The question I get most often these days is, “What are you having? A boy or a girl?” When I respond telling them we are waiting until delivery day to find out, I get a few different different responses.
“Oh, that’s so fun! That’s how we used to do it back in my day.” (Usually from a sweet, older lady who wants to chat somewhere between the zucchini and tomatoes in the produce section.)
“Really? I didn’t know people still did that.”
“I could NEVER do that. I am such a planner.”
The last one cracks me up, especially when it comes from people who don’t know me very well. I am your stereotypical type-A, first-born, recovering control-freak. (Hallelujah for the recovering part. It’s been a journey, but God has brought me a loooong way.) All that to say, yes, it’s possible to be a planner and wait to find out gender. If you are so inclined to wait to find out gender and this is your first time to do it, I thought I’d share a little of our experience with you.
If you are the type who wants to know, then go for it! Thank goodness for ultrasounds, right?! My bestie gave me the honor of getting the envelope that told the gender of her second-born, and I got to go to Muddy’s to get cupcakes with blue icing for them to open after dinner that night. I loved being the first to know–especially since he’s now betrothed to my Charlotte. (At the age of 48 when Matt actually lets her get married!) 😉
If you want to wait, here are a few tips from our experience…
Remind, remind, remind. You must remind the ultrasound tech and your doctor that you do not want to know the gender. I have had a couple late ultrasounds the past two weeks because my amniotic fluid is on the lower end of the safe range. At my appointment last Friday, I had a different ultrasound tech than my usual. She had the wand on my tummy and said, “Now, do you know what you’re having?” In a loud, shrilly voice I said, “No! No! We don’t! I’m so glad you asked! We don’t want to know!” Woosh…that was close. Every time, just kindly remind them that you don’t know want to know what you’re having.
Nursery. But how do I design and prepare a nursery? The answer for us was to go gender-neutral and then add a few girly things after our babies were born. We would have done this regardless because Matt and I are both frugal, and I didn’t want to have to buy all new bedding and nursery decor a second time if we had a different gender down the road. Our nursery has stayed virtually the same through all three babies except the letter above the crib and a few little accessories. We used a lot of aqua, yellows and greens, and a fun, colorful rug from Anthropologie. I’ve known other people who have waited until after baby came to finish the nursery, and some bedding places let you design two different collections and your ultrasound tech can send them the gender so they have it ready for you when baby is born.
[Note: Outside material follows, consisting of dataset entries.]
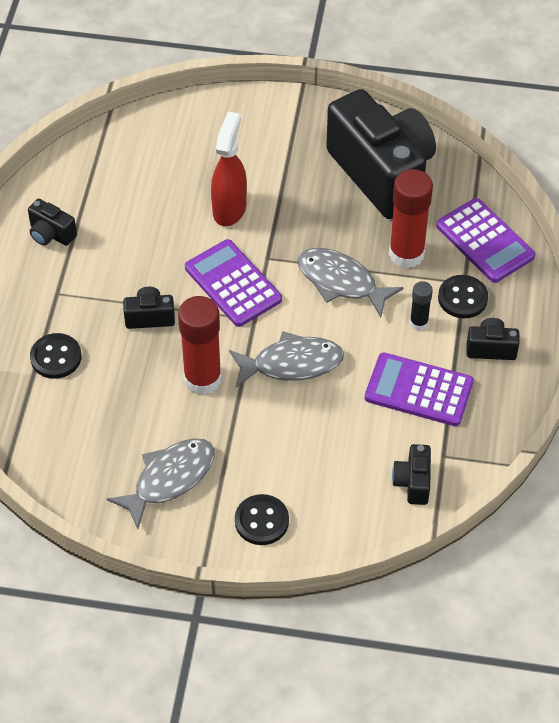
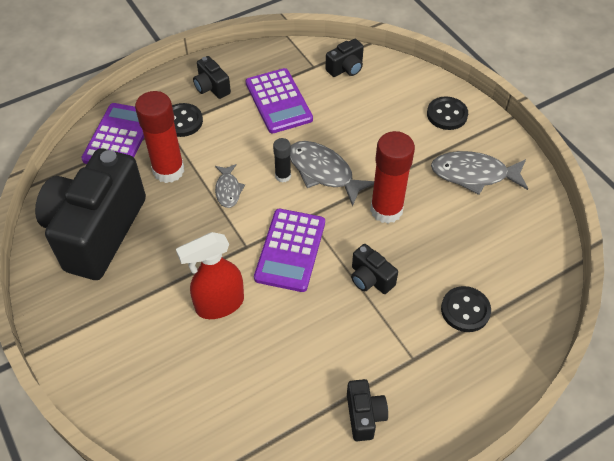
camera: 130 degrees left, 0 degrees up
grey fish [297,248,404,318] -> grey fish [215,164,245,208], size x0.57
black glue stick [410,281,433,330] -> black glue stick moved to [273,138,291,183]

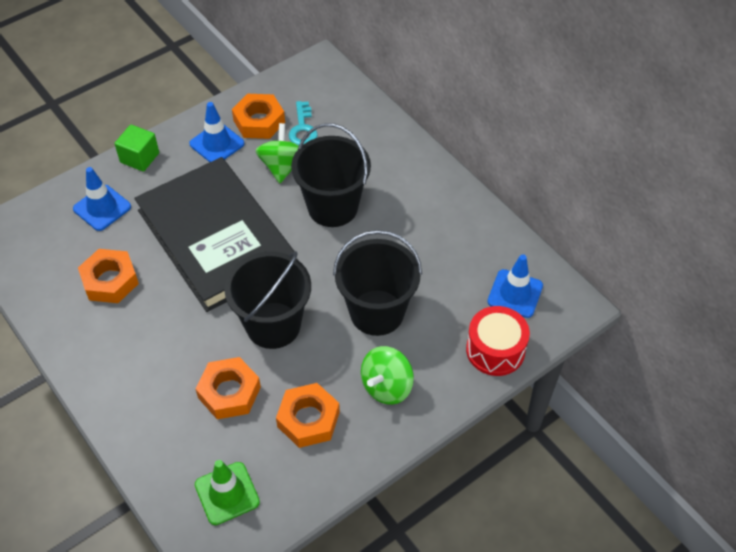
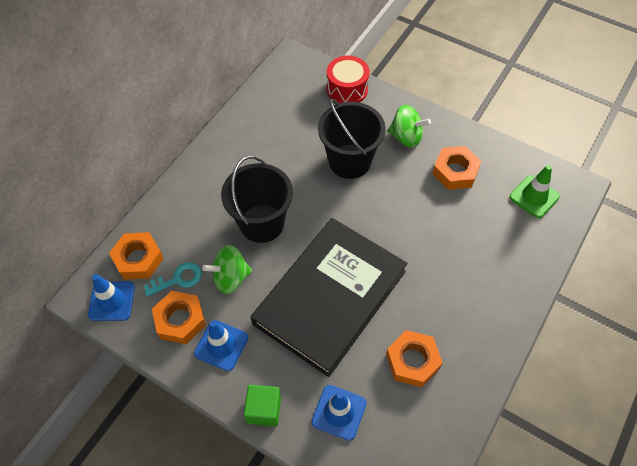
camera: 110 degrees left, 5 degrees up
orange nut [196,357,261,419] -> orange nut moved to [109,232,164,280]
black bucket [224,251,311,349] -> none
blue traffic cone [488,254,543,318] -> blue traffic cone moved to [88,274,135,321]

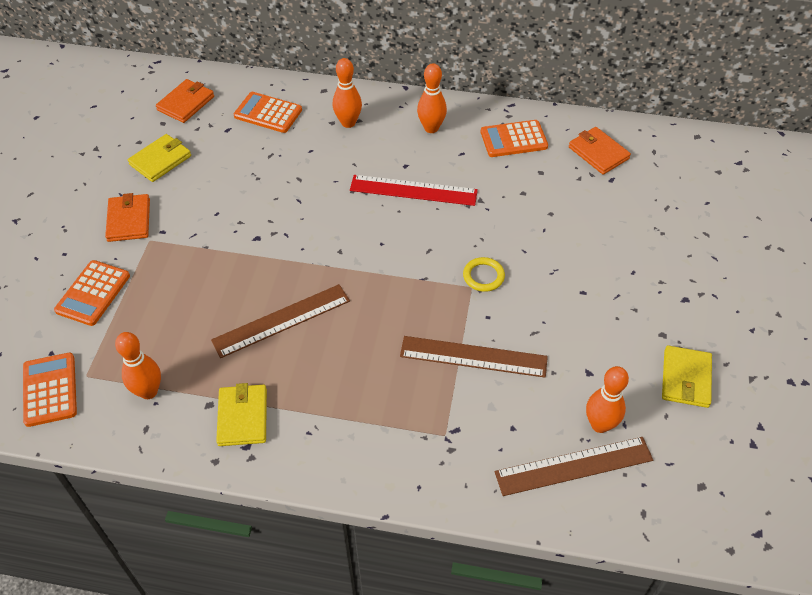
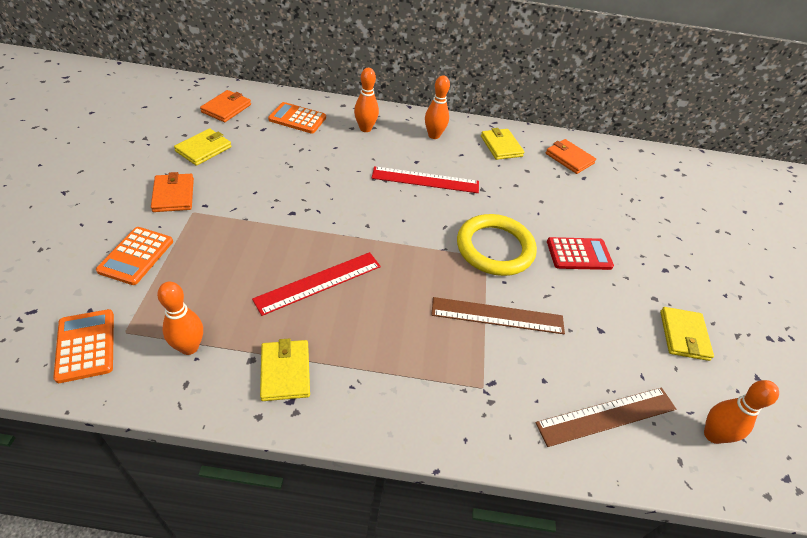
camera: 10 degrees left, 5 degrees down
brown ruler [211,284,350,358] -> red ruler [252,252,381,316]
yellow ring [463,257,505,292] -> yellow ring [457,214,537,276], size x2.19
orange calculator [480,120,548,157] -> yellow wallet [481,128,524,160]
orange bowling pin [586,366,629,433] -> orange bowling pin moved to [704,380,779,444]
none -> red calculator [547,237,614,270]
Clothes. This one is a little harder because I’m not a big fan of most gender-neutral clothes. But we have a few newborn onesies, gowns and footies that are gender-neutral to get us through the first couple weeks. We ended up not even needing them because when we got home from the hospital with Lydia and opened up the nursery closet an explosion of pink poured out. Some grandmothers and aunts had been hard at work. Then, with Charlotte, Mom just took all the girl newborn and 0-3 month stuff out and washed it all while we were still at the hospital. The truth is babies go through those early sizes so quickly that you don’t need just a ton of them. If you get plain white footies and onesies, you can have them monogrammed after baby comes too.
Coming Home Outfit. With Lydia, we had two outfits, one for boy and one for girl, and my mother-in-law simply returned the boy outfit after she was born. (With the tags still on and everything.) With Charlotte, I found a little white footie that could go for boy or girl and a knit pumpkin hat since we called her Pumpkin during the pregnancy. With this baby, I found a little cream cable knit outfit for baby to wear home. My friend Heather is not finding out this time, and she is taking her coming home outfit and her son Hampton’s coming home outfit to the hospital. I thought that was so precious.
Name. We pick out a boy and girl name each time. Our names have changed from one pregnancy to another, and I always say that I reserve the right to change the child’s name at the last minute. Not being able to get anything monogrammed beforehand is a little hard for this Mississippi girl, but we’ve made up for it after the fact. And it’s so fun to say your child’s name for the first time as you see that little red, screaming face make his or her grand entrance.
Baby Stuff. We went all gender-neutral with stroller, swing, baby bathtub, towels, Boppy covers, etc. I wanted to be able to reuse everything no matter what gender we had down the road, so this just made sense for us. You can always add in gender-specific items later if you want. For example, our car seat was neutral, but we had a pink and brown car seat canopy that we used for the cold months.
So, yes, there are a few things that are a little more difficult to “plan” for if you don’t find out gender, but for Matt and me it was totally worth it. After a scary delivery with Lydia, hearing our doctor say, “It’s a girl!” was the best moment Matt and I could have imagined. And I’ll never forget Matt squeezing my hand tight as he got to announce to the world, “It’s a girl!” when Charlotte took her first breath. All the planning in the world can’t prepare you for the moment you meet your child for the first time.
If you’re thinking you might like to wait to find out gender, we say go for it! And if you decide to find out beforehand, please invite us to your gender reveal. Because we really, really like cake–both pink and blue!